I exhaled a breath I hadn’t realized I’d been holding. “Probably same place as his. I was the oldest kid in the house when my dad died and everything fell apart. I had to keep everyone on track—my sisters, even my mom. Guess the habit stuck.” It was a simplified explanation, but for most people a satisfactory one.

“And you like to be in control,” he said, not looking at me. When I eyed him, I saw his smirk. “Is that why you control the narrative, make it up if you have to?”

I felt myself flinch.

I hadn’t expected him to zero in on my exact psyche, at least not so quickly. I inhaled slowly to slow the panicky thumping of my pulse that resulted from having my motives laid bare. Normally, it was a side of myself I protected by deflecting or laughing off an observation.

“You got me. Probably comes from watching cancer take my dad and not being able to do anything about it. So having a plan makes me feel like I’m in control in a world where things don’t make sense—probably why I chose a field where I study the laws of the universe.” I shook my head at the realization. I hadn’t quite put it into words before.

Braden looked into the distance and chewed his lip. “I understand that. But I hope you allow yourself to experience the magic sometimes, you know? Sometimes the unexpected yields the most beauty.”

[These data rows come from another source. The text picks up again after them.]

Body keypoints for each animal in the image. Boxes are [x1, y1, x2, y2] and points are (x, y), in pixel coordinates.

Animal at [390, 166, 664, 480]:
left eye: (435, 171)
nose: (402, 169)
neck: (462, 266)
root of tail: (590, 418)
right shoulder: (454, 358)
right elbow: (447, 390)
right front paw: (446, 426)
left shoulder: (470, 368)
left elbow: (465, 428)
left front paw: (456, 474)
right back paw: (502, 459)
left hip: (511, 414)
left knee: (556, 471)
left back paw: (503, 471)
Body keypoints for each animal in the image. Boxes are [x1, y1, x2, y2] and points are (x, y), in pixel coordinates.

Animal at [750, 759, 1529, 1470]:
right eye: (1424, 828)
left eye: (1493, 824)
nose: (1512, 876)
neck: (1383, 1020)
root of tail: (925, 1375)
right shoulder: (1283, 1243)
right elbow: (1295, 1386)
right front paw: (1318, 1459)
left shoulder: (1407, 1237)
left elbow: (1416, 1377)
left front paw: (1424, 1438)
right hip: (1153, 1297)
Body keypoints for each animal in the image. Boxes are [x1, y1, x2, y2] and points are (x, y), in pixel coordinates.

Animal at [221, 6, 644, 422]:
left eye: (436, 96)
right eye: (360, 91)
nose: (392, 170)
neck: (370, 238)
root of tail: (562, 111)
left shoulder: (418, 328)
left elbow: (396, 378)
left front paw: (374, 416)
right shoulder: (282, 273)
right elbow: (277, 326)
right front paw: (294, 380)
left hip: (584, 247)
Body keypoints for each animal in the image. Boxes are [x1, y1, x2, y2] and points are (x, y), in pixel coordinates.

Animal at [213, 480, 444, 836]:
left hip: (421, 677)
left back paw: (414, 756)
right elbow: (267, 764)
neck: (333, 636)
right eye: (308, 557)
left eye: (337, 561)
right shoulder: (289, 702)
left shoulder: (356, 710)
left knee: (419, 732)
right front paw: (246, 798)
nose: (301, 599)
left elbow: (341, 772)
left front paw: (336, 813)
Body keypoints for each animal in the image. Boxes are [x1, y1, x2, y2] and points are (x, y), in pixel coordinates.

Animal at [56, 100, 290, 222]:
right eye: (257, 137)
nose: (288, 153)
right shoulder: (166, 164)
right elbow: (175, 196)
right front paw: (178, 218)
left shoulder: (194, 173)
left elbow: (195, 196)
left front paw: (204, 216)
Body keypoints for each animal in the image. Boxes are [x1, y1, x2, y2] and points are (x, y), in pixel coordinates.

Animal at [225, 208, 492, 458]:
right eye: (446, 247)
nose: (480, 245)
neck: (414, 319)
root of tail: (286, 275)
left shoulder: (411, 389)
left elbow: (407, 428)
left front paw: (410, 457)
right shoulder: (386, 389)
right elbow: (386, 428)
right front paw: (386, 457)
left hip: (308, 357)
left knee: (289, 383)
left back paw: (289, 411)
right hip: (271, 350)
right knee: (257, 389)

I patted his leg, ready to wrap up the navel-gazing. “That’s a beautiful thought, Yoda, but not for me. I like to know what to expect. It calms me. Unforeseen dangerous situations do not make me happy. So can you please humor me and stay out of trouble?”

He nodded, the corner of his mouth ticking up. “Understood. Only cats in trees. No unnecessary risk.”

“All I’m asking.”

In my cartoon firefighter episode, Braden would hoist himself from a lower branch to a higher one, his biceps making the tree look like an unworthy opponent. Then he’d scoop the cat into his arms and carefully climb down without a hint of sweat from the exertion. “You have to admit, my cat-rescuing version has its perks. You could end up with a kitten playmate for Bella.”

We turned down a residential street with houses like Braden’s neighborhood. It felt like he was taking a longer route than usual. I didn’t mind the extra time chatting in the truck.

“Bella would eat a cat.”

“Oh. Okay, no cats.”

He rolled his neck and tapped a finger lightly on the steering wheel. “Your version wasn’t so far off from my day today. Wildfire season’s just starting, so most of our calls were for pretty basic stuff.”

“What’s ‘pretty basic’ to you? Leaping from a flaming six-story building into a tiny net?”

“Funny. No, we had some small calls—smoke alarm in an office building, kitchen fire. Then we got called to a highway incident with a sixteen-wheeler that hit the center divider and flipped. That got a bit gnarly. Truck was carrying butane gas, and it started to leak, so there was an explosion risk.”

“No, no, no danger.” I put my hands over my ears. Then I took them off. “Okay, my curiosity won out. What did you do with a flipped truck full of gas?”